PROBLEM DESCRIPTION:
Look for the word "lines" in the records, and copy each line where it appears.

Data extracted from a collection:
______________________________
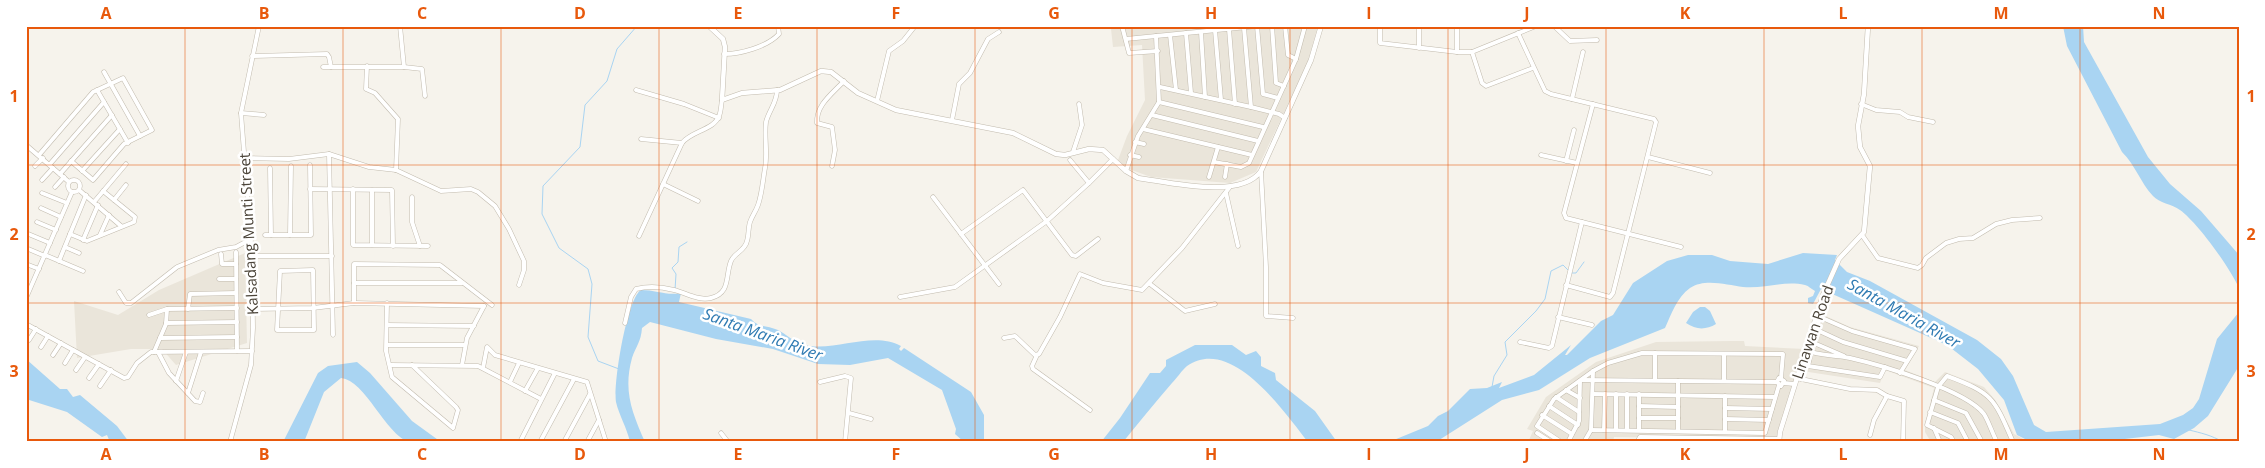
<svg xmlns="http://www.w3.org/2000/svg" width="2265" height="468" viewBox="0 0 2265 468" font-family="'Open Sans',sans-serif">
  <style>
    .residential { fill: #eae5da }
    .water { fill: #a9d4f2 }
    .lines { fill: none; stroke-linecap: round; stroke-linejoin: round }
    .stream { stroke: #a9d4f2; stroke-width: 1 }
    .minor-casing { stroke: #c2bbae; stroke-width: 5 }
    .tertiary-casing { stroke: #c2bbae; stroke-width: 5.5 }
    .minor { stroke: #fff; stroke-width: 4 }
    .tertiary { stroke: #fff; stroke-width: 4.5 }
    .grid { fill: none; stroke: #e8590c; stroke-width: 1; stroke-opacity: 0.55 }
    .labels { text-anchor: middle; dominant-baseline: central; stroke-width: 5; stroke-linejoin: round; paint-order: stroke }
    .street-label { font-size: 15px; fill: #4b4439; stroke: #fff }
    .water-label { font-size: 16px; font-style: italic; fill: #2e7ab2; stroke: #fff }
    .neatline { fill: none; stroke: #e8590c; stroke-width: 2 }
    .grid-label { font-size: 16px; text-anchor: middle; font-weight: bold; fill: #e8590c }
  </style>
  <rect width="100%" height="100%" fill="#f6f3ec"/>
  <g class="residential">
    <path d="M1140,26H1318L1307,64L1256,172L1230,183L1151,177L1126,168L1118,160L1127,136L1145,100L1142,45L1113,47L1111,29Z"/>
    <path d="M245,253L247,343L176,365L162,349H131L77,358L74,301L118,315L159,290Z"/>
    <path d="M1819,313L1850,327L1919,346L1905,370L1935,382L1945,372L1984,387L1995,400L2014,434L2029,442H1931L1925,432V425L1934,388L1885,370L1880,383L1802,371Z"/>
    <path d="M1731,341H1744L1745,346L1805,349L1776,439L1614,437L1613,442H1528L1533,431L1527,429L1546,397L1596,362L1656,342Z"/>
  </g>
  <g class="water">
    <path d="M2063,26H2083L2084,42L2148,157L2170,184L2201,211L2239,255V288C2230,268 2198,223 2180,210C2172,204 2159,203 2153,196C2140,182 2136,166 2122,152L2067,46Z"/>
    <path d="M1803,253L1837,255L1835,260L1847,272L1870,281L1977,340L2001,359L2013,376L2034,425L2046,432L2160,424L2183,415L2193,408L2199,399L2217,339L2239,312V366L2208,416L2194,428L2174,439L2159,435L2099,442H2031L2017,435L2004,400L1978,369L1947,345L1821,289L1813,304L1808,303V298L1813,296L1815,291C1811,289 1809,286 1805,285C1784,280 1765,289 1743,287C1727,285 1705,278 1690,288C1677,297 1671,315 1665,328L1590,358L1539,390L1502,400L1436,442H1389L1428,426L1438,416L1448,411L1470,389L1487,388L1502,382L1499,388L1534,375L1571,345L1565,355H1567L1601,321L1613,315L1633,283L1667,261L1688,255H1712L1730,261L1768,264Z"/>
    <path d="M641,290C656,290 667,296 681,293L679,302L751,319C759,328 767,325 778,330C786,334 793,341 801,344C832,354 871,330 901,346L899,349L901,351L904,348L971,392L984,415V442H964L955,434L956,429L942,390L888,358L850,365L818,364L773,349L716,339L650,322L642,328C641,342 636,346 632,358C623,391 632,412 645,442H630C627,428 619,415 616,402C613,384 627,298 641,290Z"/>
    <path d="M1700,307H1705L1710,311L1716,324C1706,330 1696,330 1686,323L1693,312Z"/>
    <path d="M1195,345H1232L1246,355L1256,351L1261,357V366L1275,373L1276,380L1315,411L1337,442H1308C1284,412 1232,335 1187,366C1182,370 1177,378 1172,383C1155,403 1139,422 1123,442H1101L1120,418L1150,373H1160L1166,366V360Z"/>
    <path d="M26,359L60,389H67L73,397L80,395L117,426L129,442H110L107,435L102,437L67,412L26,399Z"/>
    <path d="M357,362L370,373L412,421L441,442C431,442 418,444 409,442C386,435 365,380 341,378L324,392L304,442H283L318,373L328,366Z"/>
  </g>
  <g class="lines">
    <g class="stream">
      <path d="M675,290L676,274L672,268L678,262L679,247L687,242"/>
      <path d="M619,369L598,361L588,337L592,284L588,269L559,248L542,214L543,186L580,147L585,105L607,81L617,49L637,26"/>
      <path d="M1492,387L1494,376L1507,355L1505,342L1536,311L1545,299L1551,271L1563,265L1571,273H1576L1584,262"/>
      <path d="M2189,430C2201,433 2211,435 2223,442"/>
    </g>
    <g class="minor-casing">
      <g id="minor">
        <path d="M400,26L404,67"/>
        <path d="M1122,26L1129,53L1158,51"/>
        <path d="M1257,26L1263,94L1278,98"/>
        <path d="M1272,26L1276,83L1284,86"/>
        <path d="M1285,26L1288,55L1296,59"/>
        <path d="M1380,26V43L1457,52V26"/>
        <path d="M1419,26V48"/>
        <path d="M1554,26L1570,41L1597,40"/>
        <path d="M1244,28L1251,107"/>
        <path d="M1229,29L1235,104"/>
        <path d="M1215,30L1221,100"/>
        <path d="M1201,32L1205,97"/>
        <path d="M1186,33L1191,93"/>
        <path d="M1518,33L1545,91L1551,94L1654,119L1656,122L1613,293L1610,297L1566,285"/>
        <path d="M1170,35L1176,90"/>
        <path d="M1126,39L1257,26"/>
        <path d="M1457,52H1472L1536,26"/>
        <path d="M1472,52L1482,83L1486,86L1533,68"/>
        <path d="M724,54C740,54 767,47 779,34L778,26"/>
        <path d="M252,56L327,54L329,57L331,67"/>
        <path d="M367,66L366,89L375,93L398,119L396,170"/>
        <path d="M323,67H404L422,69L425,96"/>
        <path d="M104,72L140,136"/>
        <path d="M1160,87L1251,107L1279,114L1285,118"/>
        <path d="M97,90L128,143"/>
        <path d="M636,90L684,104L719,118"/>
        <path d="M1572,99L1583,52"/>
        <path d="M877,101L889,51L903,41L915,26"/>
        <path d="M1159,102L1263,127"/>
        <path d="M1593,104L1564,213L1566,218L1681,247"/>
        <path d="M1861,104L1876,110L1900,112L1908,117L1933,122"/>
        <path d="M241,113L264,115"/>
        <path d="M1152,115L1258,141"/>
        <path d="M952,120L959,84L970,73L988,39L999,32"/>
        <path d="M1143,129L1252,155"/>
        <path d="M641,139L682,143C691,131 714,130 719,116C721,112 721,105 722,100"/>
        <path d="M1135,142L1144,144"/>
        <path d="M26,145L69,182"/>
        <path d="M1073,152L1082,125L1079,104"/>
        <path d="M329,154L333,335"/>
        <path d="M39,155L93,92L123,78L152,130L124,144L93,180L71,161"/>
        <path d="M1130,155L1139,157"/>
        <path d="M1541,155L1577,163"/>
        <path d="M1648,157L1710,173"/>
        <path d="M244,158L289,159L329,154L369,167L396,170L441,191L471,189L478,192L495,206L509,229L524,261V270L519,285"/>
        <path d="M1070,160L1089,183"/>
        <path d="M1566,161L1574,130"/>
        <path d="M1214,162L1241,167L1249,163L1296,59L1305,26"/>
        <path d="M50,164L104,102"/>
        <path d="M35,166L43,158"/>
        <path d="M832,166L835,150L832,127L817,123C816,105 832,94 844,81"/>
        <path d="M270,168L271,235"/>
        <path d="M82,171L120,129"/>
        <path d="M1126,171L1138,136L1159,102L1156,36"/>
        <path d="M1261,171L1266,267V316L1293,318"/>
        <path d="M60,174L112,115"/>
        <path d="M1209,177L1218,147"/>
        <path d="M1225,177L1227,164"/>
        <circle cx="74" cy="186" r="6"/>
        <path d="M42,180L53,168"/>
        <path d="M663,184L698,201"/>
        <path d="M55,187L64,177"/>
        <path d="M310,189L392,190L393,246"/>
        <path d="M353,189V245L428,246"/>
        <path d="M79,190L121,226"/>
        <path d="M372,190V245"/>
        <path d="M42,193L67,203"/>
        <path d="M1226,193L1238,246"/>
        <path d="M412,197V222L420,246"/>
        <path d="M933,197L999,284"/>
        <path d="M114,200L126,185"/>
        <path d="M94,202L126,164"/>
        <path d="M41,208L61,217"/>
        <path d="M37,222L56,230"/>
        <path d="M26,233L50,243"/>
        <path d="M70,234L87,241L134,222L135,217L103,191"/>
        <path d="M961,234L1023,190L1072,255L1076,256L1098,239"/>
        <path d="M100,235L109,215"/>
        <path d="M265,235H311L310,165"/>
        <path d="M290,235L291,166"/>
        <path d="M1862,235L1878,258L1918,268L1922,265L1926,258L1946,243L1959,239L1973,238L1996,224L2012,220L2040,218"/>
        <path d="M639,236L682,143"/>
        <path d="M83,240L98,205"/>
        <path d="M65,247L79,253"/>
        <path d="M26,248L45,256"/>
        <path d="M236,252L237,351"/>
        <path d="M221,254L222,264H236"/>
        <path d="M45,255L83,271"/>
        <path d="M252,256H332"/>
        <path d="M59,261L86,195"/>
        <path d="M26,264L39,269"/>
        <path d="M313,270L314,330H277L280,271Z"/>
        <path d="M219,279H236"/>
        <path d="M354,283H462"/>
        <path d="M1150,284L1185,311L1215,304"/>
        <path d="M119,292L126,303H131L177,267L218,250L236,247L251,239"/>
        <path d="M900,297L955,287L1047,221L1089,183L1113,159"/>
        <path d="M26,298L72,192"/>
        <path d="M354,303V264L440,265L492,305"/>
        <path d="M387,303L386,351L392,377L453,428L458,410L456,407L412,365"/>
        <path d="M188,309L190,294L236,293"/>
        <path d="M253,309L313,308L354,303L484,306"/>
        <path d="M149,315L167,309L237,308"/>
        <path d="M1558,317L1592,325"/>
        <path d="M166,323L237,322"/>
        <path d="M625,323L631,297L636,289C648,286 662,287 674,290C686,293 698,301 711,298C731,293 725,276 731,261C734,253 745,251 747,241C749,235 748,228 750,222C752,216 756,211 758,205C762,194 763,179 765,168C768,153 764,137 766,122C769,110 777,103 777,90"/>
        <path d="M26,324L124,378L128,377L137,363L151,352L252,351"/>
        <path d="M387,325L474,326"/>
        <path d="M1817,330L1843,342L1907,361"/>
        <path d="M160,338L237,337"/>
        <path d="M1004,338L1015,336L1035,355L1039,354L1060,317L1080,274L1103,283L1142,290L1182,248L1229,188"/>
        <path d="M29,340L36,329"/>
        <path d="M1520,342L1549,348L1552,346L1582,222"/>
        <path d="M387,345H464"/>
        <path d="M41,347L48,336"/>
        <path d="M1805,350C1819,356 1835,355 1850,358C1881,365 1966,390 1984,414C1989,422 1992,433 1997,442"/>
        <path d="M154,352L166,324L167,309"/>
        <path d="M158,352L169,373L195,401L200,402L203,393"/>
        <path d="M1811,353L1808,366L1880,377L1885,367"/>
        <path d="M53,355L61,343"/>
        <path d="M1037,355L1032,366L1033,369L1090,410"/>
        <path d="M1844,356L1814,343L1820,317L1852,331L1915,349L1900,373"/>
        <path d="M65,363L73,350"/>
        <path d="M391,365L478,366L541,399"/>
        <path d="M462,365L467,338L484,306"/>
        <path d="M483,368L487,347L495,355L587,382L606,442"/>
        <path d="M76,370L85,357"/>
        <path d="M89,378L99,364"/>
        <path d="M1796,378L1850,389L1877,390L1887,396"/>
        <path d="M1582,380L1777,382L1781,386L1784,381L1779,378L1777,382"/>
        <path d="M1655,380V353"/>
        <path d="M176,381L186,352"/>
        <path d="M1724,381V354"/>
        <path d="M510,382L519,363"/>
        <path d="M820,382L845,376L851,378L845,442"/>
        <path d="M1784,383L1794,384"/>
        <path d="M100,386L111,370"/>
        <path d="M1566,390L1580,398"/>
        <path d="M525,391L538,368"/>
        <path d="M188,393L201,352"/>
        <path d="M1593,394L1775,397"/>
        <path d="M1725,396V431"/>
        <path d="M1556,397L1579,412"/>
        <path d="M1934,400L1966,413L1982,442"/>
        <path d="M1549,406L1578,425"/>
        <path d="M1639,406L1678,407"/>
        <path d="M1725,408L1772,409"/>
        <path d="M1930,412L1958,423L1968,442"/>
        <path d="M849,413L871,419"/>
        <path d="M1542,415L1572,434"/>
        <path d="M1639,418H1678"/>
        <path d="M1725,419L1769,420"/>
        <path d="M1934,428L1940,442"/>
        <path d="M1591,430L1765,433L1779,385"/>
        <path d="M1604,430L1605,394"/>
        <path d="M1616,430V394"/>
        <path d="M1627,430V394"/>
        <path d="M1639,430V394"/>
        <path d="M1678,431V381"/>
        <path d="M721,433L728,442"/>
        <path d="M1537,433L1551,442"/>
        <path d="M1870,435L1874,420L1887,396L1904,401L1903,442"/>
        <path d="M230,442L251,365L253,328L252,256L241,113L259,26"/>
        <path d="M520,442L555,373"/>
        <path d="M540,442L574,379"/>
        <path d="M564,442L590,394"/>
        <path d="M587,442L599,420"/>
        <path d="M1561,442L1537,426L1554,399L1593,371L1608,363L1642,353L1783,354L1781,378"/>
        <path d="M1568,442L1579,421L1580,381"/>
        <path d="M1584,442L1591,430L1593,371"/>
        <path d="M1637,442L1640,437L1779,439"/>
        <path d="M1954,442L1951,437L1927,425L1938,387L1947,376C1993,393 1994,398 2013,442"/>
      </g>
    </g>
    <g class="tertiary-casing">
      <g id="tertiary">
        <path d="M709,26L723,39L725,47L722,100L742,93L780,90L821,71L831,72L858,93L896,110L1013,133L1056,154L1065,155L1089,149L1103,150L1126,171L1138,178C1168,182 1241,200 1261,171L1311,60L1321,26"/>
        <path d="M1779,442L1780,432L1823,295L1839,259L1864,232L1870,166L1860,147L1858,126L1864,94L1868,26"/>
      </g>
    </g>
    <use href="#minor" class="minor"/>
    <use href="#tertiary" class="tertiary"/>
  </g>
  <path class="grid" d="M185,26V442M343,26V442M501,26V442M659,26V442M817,26V442M975,26V442M1132,26V442M1290,26V442M1448,26V442M1606,26V442M1764,26V442M1922,26V442M2080,26V442M26,165H2239M26,303H2239"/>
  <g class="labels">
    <g class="street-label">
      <text transform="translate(248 234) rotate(-93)">Kalsadang Munti Street</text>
      <text transform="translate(1812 332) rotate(-71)">Linawan Road</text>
    </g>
    <g class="water-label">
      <text transform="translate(1904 313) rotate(29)">Santa Maria River</text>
      <text transform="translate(763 334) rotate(20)">Santa Maria River</text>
    </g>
  </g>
  <rect width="2265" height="468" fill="none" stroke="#ffffff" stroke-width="55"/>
  <rect x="28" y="28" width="2210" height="412" class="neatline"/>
  <g class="grid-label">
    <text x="106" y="19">A</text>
    <text x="264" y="19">B</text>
    <text x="422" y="19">C</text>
    <text x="580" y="19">D</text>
    <text x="738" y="19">E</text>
    <text x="896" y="19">F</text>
    <text x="1054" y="19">G</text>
    <text x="1211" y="19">H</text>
    <text x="1369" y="19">I</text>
    <text x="1527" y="19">J</text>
    <text x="1685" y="19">K</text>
    <text x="1843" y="19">L</text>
    <text x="2001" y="19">M</text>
    <text x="2159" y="19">N</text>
    <text x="14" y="102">1</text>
    <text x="2251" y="102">1</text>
    <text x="14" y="240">2</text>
    <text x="2251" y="240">2</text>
    <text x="14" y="377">3</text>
    <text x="2251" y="377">3</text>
    <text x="106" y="460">A</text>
    <text x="264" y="460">B</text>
    <text x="422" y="460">C</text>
    <text x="580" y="460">D</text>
    <text x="738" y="460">E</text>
    <text x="896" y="460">F</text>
    <text x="1054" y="460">G</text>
    <text x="1211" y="460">H</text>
    <text x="1369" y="460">I</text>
    <text x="1527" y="460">J</text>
    <text x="1685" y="460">K</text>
    <text x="1843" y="460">L</text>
    <text x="2001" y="460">M</text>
    <text x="2159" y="460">N</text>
  </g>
</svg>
______________________________
REPLY:
    .lines { fill: none; stroke-linecap: round; stroke-linejoin: round }
  <g class="lines">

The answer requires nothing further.